大江健三郎については「第四章 軍国少年の夢 大江健三郎の『戦争』」で、軍国少年の夢をひそかに実現させながら戦後民主主義のオピニオンリーダとして活躍してきた矛盾を探り当てようとする。『取り替え子(チェンジリング)』、『水死』において、「みずからのうよくてききおくを成仏させるという手の込んだ仕掛けをツクリ、オピニオンリーダ大江健三郎の純粋性を確保したのではなかろうか。そのために大江の文学世界はたしかに豊かに深くなったけれども、オピニオンの射程は逆に狭く固定されてしまったのである」という。
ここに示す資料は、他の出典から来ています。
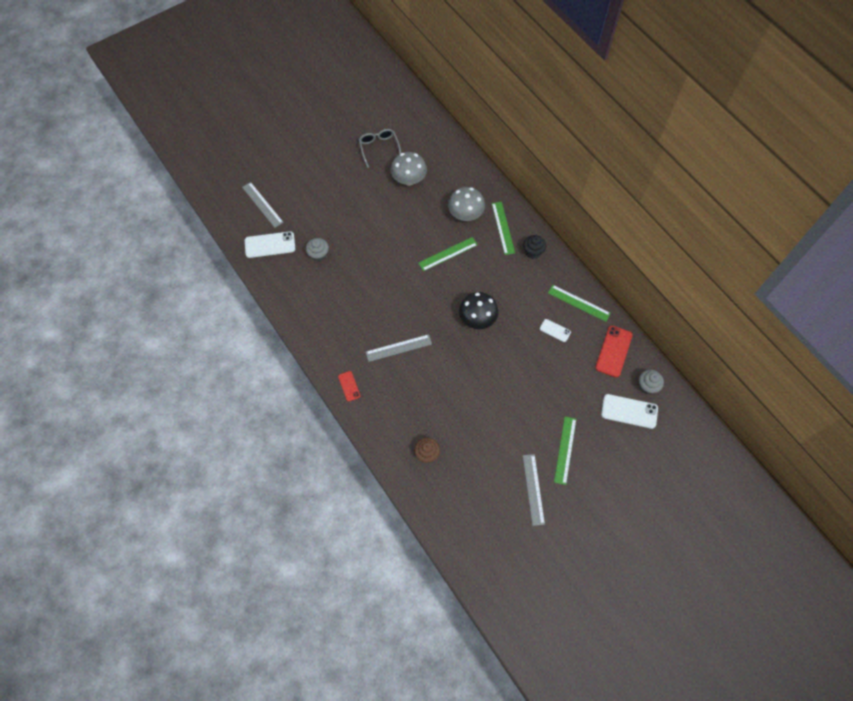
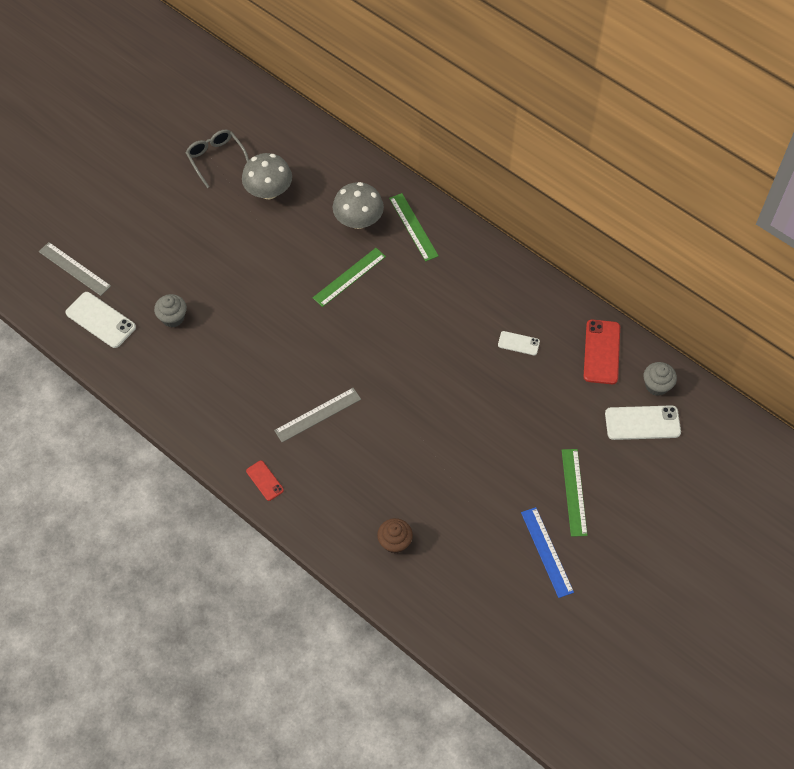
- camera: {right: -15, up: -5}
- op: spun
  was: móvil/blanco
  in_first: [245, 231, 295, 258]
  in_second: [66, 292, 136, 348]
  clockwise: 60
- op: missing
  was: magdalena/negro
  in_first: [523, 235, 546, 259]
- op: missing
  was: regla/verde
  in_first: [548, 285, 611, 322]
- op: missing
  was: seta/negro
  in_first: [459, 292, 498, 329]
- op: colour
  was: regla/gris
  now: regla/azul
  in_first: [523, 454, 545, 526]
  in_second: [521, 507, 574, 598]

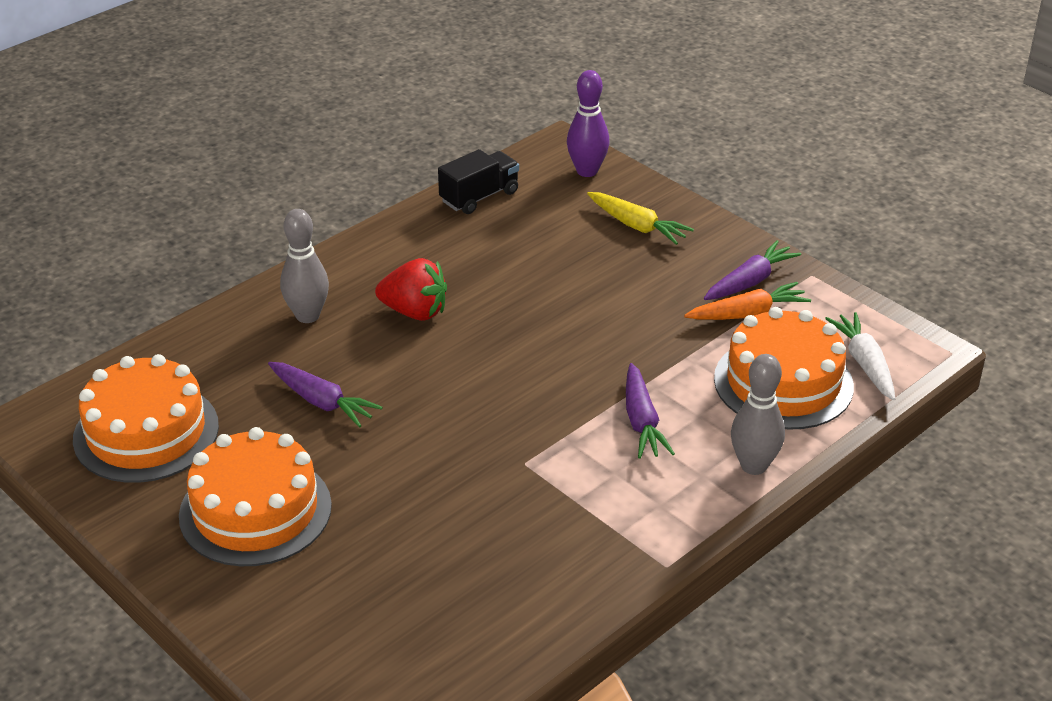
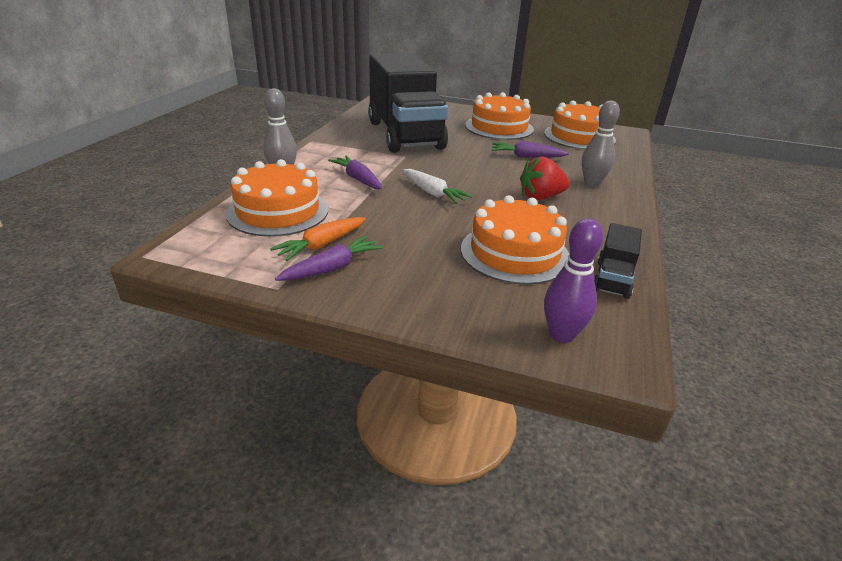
- camera: {right: 150, up: -5}
- op: missing
  was: zanahoria/amarillo
  in_first: [587, 192, 694, 245]
- op: spun
  was: zanahoria/morado
  in_first: [704, 240, 801, 300]
  in_second: [275, 236, 383, 281]
  clockwise: -150
- op: relocated
  was: zanahoria/blanco
  in_first: [825, 312, 895, 400]
  in_second: [403, 169, 473, 204]
- op: appeared
  now: camión/negro
  in_second: [368, 53, 448, 153]
- op: appeared
  now: tarta/naranja
  in_second: [461, 195, 569, 285]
他方、「第五章 大日本帝国V.S.『村=国家=小宇宙』大江健三郎の『国家』」で、『万延元年のフットボール』、『同時代ゲーム』を素材に、「共同幻想」に対するに「共同幻想」で勝負はつくのか?と問い、吉本の発想からすれば、大江の戦略ははじめから蹉跌の運命にあったと見る。「大江が描きつづけた四国山中の幕末・明治の一揆には、小さな共同体という基盤があった。しかし現代の一揆主義には、ただ児戯に類するこけおどしの想像力があるだけなのである」と切り捨てる。大江における、「父と子」(大江の父、大江、息子)の物語の変遷、核時代との闘いの思想拠点としての四国の山の奥、近代に対置するべく構成された前近代=未来、これらを基軸に展開していった想像力の限界を著者は指摘している。そこに戦後思想の限界を見る形で、である。著者は、その限界を超えるために松下圭一の市民自治を持ち出しているが、果たして乗越えは可能だろうか。